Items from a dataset
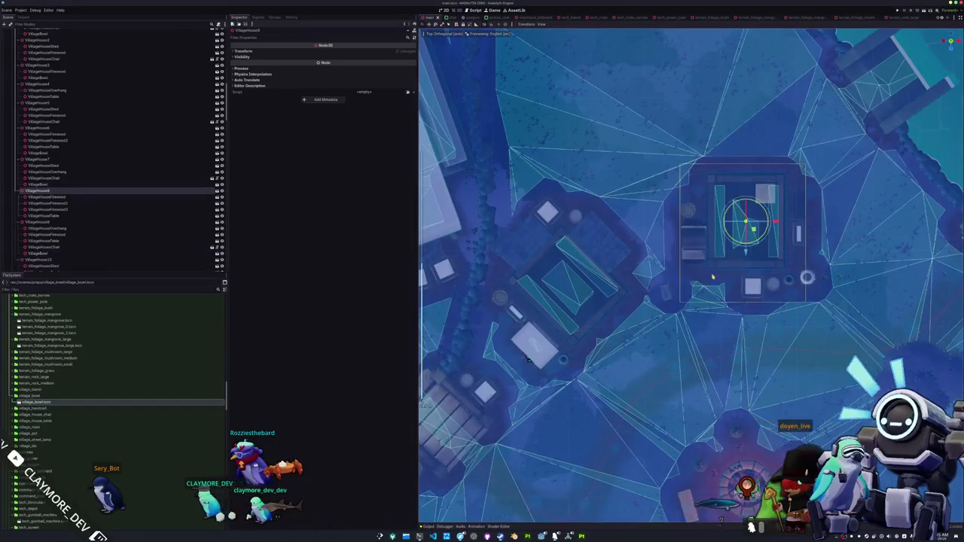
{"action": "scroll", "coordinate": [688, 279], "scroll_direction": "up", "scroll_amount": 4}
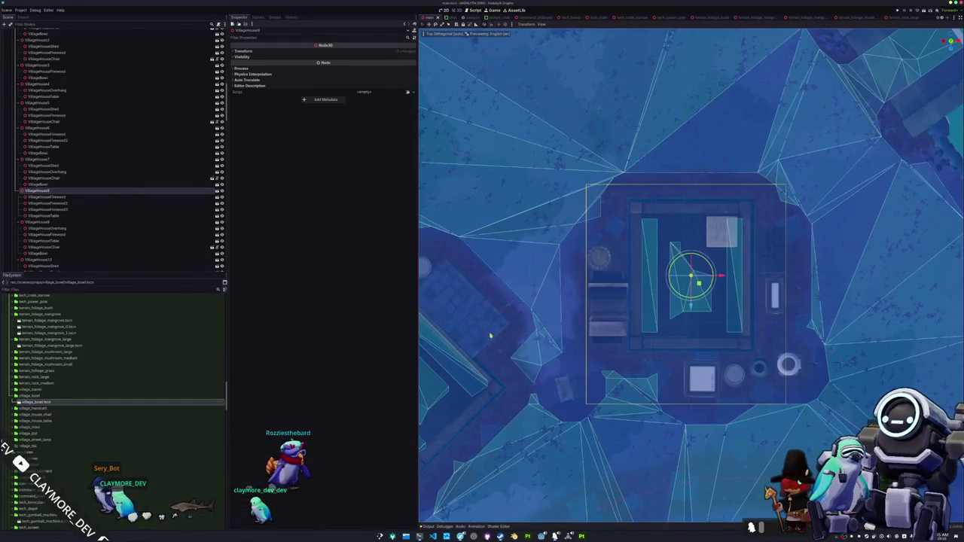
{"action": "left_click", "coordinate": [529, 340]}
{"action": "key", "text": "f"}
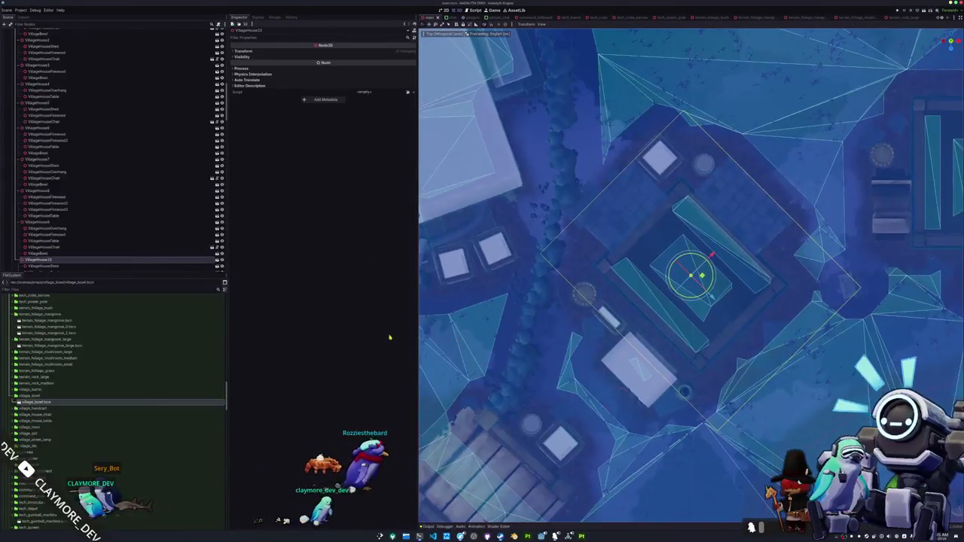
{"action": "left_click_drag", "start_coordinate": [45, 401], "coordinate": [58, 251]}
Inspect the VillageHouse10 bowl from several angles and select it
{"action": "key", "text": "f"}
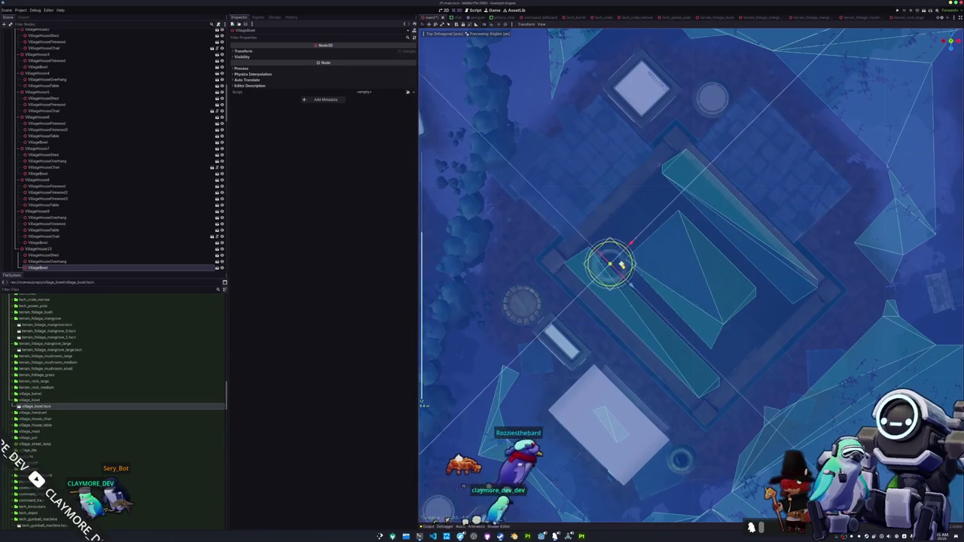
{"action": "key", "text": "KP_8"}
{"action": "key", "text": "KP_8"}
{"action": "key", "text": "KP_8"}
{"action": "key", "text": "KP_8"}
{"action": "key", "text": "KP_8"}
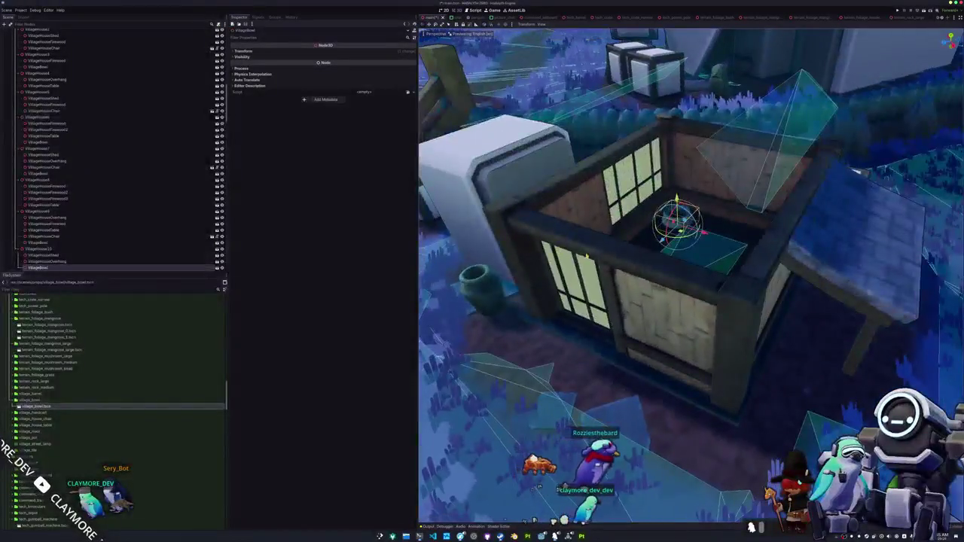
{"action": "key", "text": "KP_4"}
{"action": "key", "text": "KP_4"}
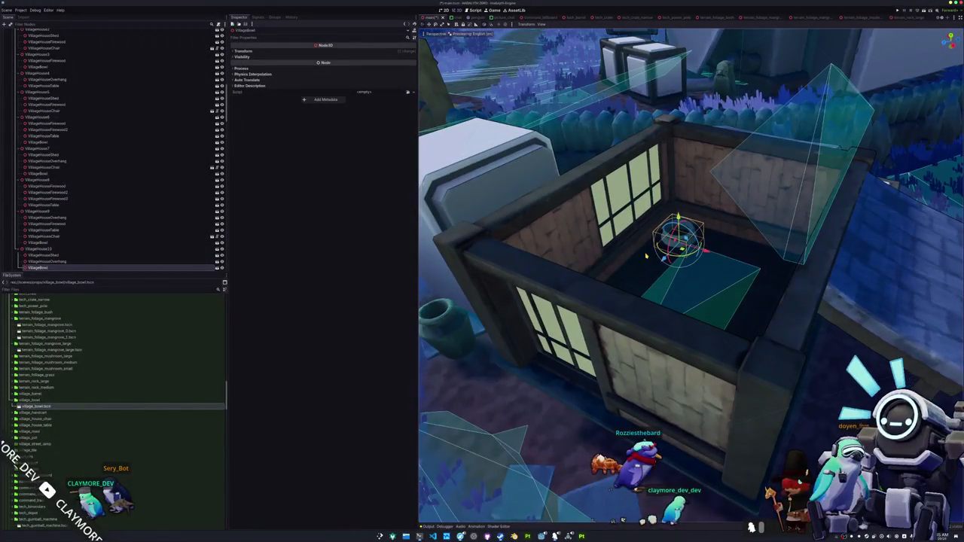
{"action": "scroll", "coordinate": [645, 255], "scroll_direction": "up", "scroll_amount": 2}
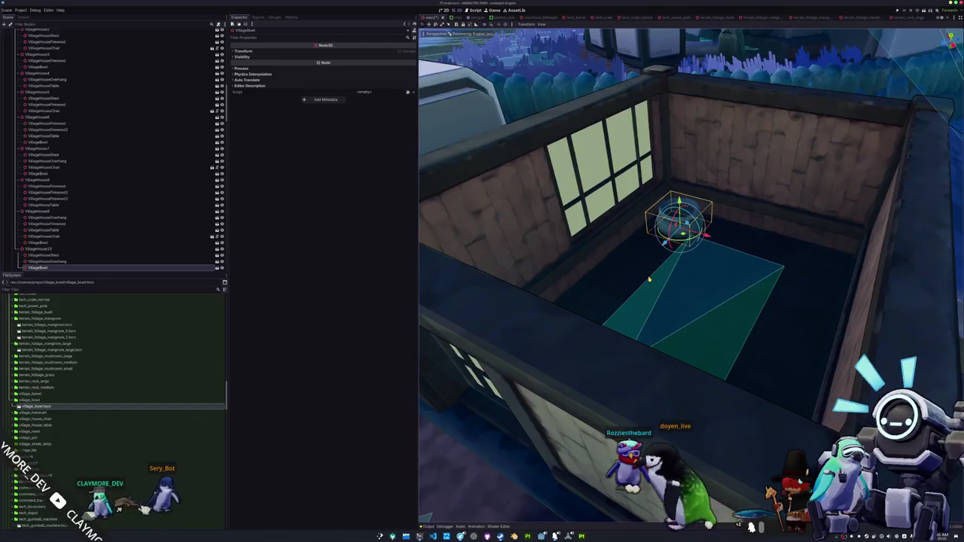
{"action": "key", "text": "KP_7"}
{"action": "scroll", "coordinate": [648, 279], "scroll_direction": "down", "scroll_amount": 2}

Activity: Among the lines of the records above, count those holding the string "scroll", and report only the number.

The answer: 3